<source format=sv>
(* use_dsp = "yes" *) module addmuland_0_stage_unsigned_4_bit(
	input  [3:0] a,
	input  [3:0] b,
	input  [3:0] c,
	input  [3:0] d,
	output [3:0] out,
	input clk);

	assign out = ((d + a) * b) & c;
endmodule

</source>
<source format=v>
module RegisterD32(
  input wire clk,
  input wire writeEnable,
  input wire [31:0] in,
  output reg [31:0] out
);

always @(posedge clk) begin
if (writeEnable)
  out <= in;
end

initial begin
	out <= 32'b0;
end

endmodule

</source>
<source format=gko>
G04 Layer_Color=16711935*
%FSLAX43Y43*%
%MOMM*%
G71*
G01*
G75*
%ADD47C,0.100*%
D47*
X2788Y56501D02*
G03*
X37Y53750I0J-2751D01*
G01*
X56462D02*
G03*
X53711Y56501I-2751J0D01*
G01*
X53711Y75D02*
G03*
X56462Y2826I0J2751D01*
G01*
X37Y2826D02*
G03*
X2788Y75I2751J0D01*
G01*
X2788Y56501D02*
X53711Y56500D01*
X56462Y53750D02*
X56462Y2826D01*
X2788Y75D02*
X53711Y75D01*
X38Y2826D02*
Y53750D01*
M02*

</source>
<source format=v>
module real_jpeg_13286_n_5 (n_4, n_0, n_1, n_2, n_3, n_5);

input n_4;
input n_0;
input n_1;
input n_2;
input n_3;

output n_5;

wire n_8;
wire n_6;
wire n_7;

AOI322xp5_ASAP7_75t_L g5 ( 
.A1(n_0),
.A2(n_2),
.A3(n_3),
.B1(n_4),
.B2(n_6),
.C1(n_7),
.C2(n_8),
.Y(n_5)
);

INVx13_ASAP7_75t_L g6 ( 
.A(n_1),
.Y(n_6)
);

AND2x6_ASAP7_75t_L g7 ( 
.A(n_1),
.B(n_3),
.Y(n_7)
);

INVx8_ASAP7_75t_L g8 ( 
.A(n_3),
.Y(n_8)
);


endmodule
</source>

* * *

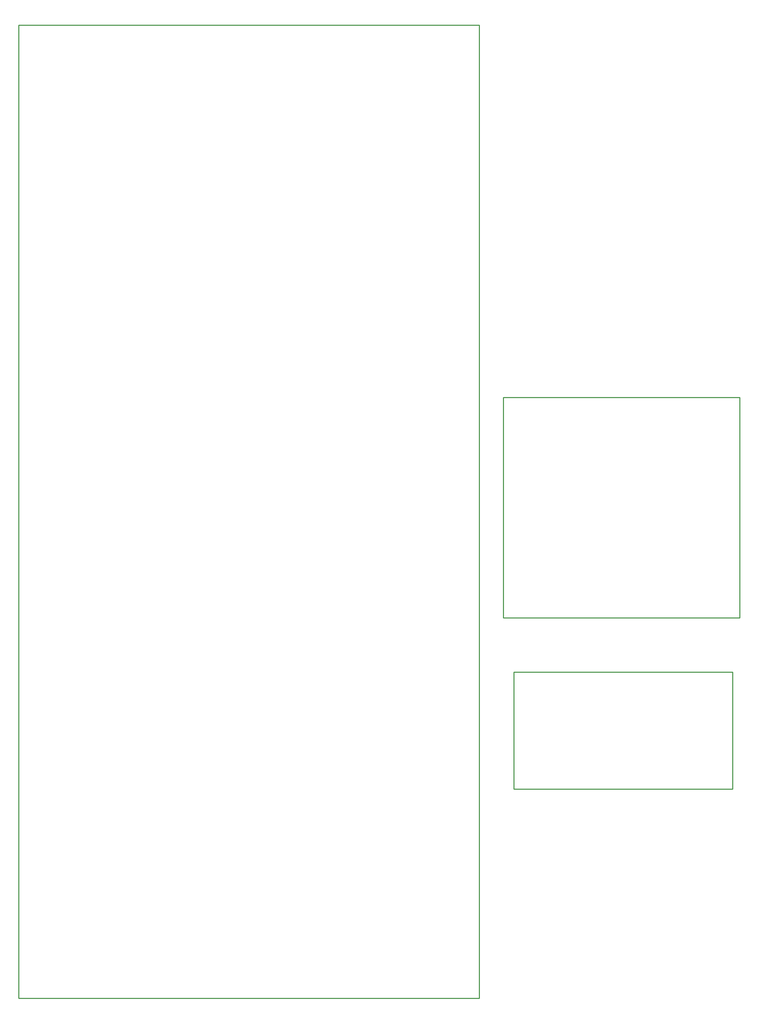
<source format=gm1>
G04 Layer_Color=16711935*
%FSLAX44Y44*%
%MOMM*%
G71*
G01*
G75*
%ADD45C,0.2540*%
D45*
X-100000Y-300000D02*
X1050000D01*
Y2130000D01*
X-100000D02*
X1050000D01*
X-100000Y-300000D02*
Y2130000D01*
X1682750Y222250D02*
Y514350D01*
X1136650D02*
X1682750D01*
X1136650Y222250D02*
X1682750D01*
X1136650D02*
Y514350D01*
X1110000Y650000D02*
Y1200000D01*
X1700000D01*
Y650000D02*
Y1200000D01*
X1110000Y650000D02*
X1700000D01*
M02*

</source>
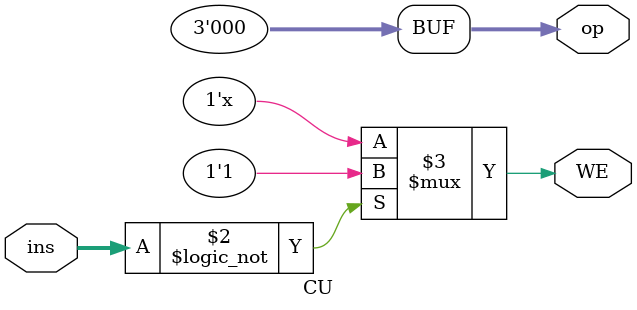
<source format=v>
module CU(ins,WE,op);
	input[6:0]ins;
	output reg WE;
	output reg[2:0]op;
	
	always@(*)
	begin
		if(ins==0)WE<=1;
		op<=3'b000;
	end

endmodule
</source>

### How to complete this task
Where in the records does the string "wire" appear? Copy every line that has it.

### Exercise solution
  input wire clk,
  input wire writeEnable,
  input wire [31:0] in,
wire n_8;
wire n_6;
wire n_7;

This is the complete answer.